The shakeup would cap off Spicer's tumultuous six-month tenure at the White House podium, which made him not only one of the administration's most prominent personalities, but also the face of the White House's unfocused messaging strategy.
"We have sought input from many people as we look to expand our communications operation," White House deputy press secretary Sarah Huckabee Sanders said in a statement. "As he did in the beginning, Sean Spicer is managing both the communications and press office."
Spicer began his tenure as White House press secretary by taking to the White House briefing room and criticizing reporters for the coverage of Trump's inauguration crowd size.

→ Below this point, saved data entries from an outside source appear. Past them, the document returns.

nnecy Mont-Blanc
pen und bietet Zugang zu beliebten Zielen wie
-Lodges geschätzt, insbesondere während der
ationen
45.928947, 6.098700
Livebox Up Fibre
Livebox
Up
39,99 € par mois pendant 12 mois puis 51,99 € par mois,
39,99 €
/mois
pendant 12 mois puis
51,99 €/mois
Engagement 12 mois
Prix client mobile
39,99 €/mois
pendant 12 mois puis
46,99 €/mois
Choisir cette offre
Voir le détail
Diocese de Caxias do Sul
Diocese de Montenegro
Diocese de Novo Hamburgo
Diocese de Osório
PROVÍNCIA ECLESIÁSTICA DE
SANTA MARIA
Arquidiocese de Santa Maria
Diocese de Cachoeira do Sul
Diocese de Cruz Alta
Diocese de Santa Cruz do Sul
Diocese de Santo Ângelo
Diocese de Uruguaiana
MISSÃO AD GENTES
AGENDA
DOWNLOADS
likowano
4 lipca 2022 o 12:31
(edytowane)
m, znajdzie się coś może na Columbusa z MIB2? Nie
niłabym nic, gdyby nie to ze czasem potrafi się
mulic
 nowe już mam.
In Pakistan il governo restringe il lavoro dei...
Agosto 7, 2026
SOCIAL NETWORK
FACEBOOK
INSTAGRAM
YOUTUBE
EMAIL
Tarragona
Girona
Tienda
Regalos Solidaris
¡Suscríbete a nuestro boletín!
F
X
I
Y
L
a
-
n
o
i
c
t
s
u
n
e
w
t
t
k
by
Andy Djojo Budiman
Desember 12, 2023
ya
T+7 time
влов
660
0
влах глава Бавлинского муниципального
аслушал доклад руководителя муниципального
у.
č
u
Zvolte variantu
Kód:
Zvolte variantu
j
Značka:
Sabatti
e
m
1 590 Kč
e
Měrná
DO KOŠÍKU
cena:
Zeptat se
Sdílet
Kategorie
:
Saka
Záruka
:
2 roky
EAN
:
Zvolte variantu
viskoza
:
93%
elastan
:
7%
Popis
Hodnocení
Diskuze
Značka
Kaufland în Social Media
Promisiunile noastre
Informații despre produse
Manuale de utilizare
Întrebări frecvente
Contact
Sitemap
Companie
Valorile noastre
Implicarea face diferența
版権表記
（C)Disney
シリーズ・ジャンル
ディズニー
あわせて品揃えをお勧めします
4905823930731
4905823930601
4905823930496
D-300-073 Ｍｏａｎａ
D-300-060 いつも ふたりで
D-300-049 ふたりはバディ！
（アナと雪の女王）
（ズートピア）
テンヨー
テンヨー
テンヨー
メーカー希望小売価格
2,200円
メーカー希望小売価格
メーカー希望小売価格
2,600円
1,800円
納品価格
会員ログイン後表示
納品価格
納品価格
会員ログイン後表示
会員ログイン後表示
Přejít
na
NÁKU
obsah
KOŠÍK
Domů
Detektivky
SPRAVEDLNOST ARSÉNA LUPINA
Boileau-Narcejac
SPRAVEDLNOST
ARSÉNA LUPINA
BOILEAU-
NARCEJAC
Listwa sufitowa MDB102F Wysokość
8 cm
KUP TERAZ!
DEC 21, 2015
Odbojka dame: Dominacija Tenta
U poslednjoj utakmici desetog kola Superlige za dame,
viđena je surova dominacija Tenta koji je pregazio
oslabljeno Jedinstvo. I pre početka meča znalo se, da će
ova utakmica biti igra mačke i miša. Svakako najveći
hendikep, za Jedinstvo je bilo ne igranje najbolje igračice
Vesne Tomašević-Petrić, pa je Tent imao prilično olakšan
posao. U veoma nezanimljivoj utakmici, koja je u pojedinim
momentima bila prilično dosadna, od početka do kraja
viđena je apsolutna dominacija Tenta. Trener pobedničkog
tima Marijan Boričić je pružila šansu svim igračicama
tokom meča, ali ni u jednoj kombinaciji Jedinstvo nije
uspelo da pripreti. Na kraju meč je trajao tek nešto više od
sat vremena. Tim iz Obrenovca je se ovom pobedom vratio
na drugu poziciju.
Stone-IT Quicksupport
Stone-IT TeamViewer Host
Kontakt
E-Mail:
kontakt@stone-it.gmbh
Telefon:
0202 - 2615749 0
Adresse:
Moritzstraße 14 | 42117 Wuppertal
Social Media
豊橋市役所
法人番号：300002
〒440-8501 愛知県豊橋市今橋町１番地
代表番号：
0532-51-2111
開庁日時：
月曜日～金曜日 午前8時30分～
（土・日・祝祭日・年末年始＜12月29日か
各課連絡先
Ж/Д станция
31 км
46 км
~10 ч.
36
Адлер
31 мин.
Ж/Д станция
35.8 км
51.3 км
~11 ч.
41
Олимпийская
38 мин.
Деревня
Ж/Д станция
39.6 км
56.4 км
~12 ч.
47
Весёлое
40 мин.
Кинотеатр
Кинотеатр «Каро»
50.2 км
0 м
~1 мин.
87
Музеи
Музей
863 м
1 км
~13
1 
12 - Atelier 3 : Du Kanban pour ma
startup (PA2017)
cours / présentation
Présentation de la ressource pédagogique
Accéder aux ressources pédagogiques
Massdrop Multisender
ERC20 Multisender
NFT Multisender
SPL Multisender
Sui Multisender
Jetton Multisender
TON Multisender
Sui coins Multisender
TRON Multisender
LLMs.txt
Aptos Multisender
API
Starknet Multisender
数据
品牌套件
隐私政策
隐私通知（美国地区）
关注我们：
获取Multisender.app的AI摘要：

In subsequent months, he would see the statements he made at the White House podium contradicted by the President -- raising questions about the administration's credibility and Spicer's ability to speak for Trump with confidence.
Spicer's time at the White House briefing room podium in recent weeks has decreased amid rumors that Spicer would soon transition to a different role, with some suggesting the President was unhappy with Spicer's performance in the public-facing role.
The daily briefings from the White House podium were frequently broadcast live on the major cable news networks and his combative back-and-forths with reporters soon earned him a lampooning on NBC's "Saturday Night Live," where actress Melissa McCarthy's portrayal of him has become a national sensation.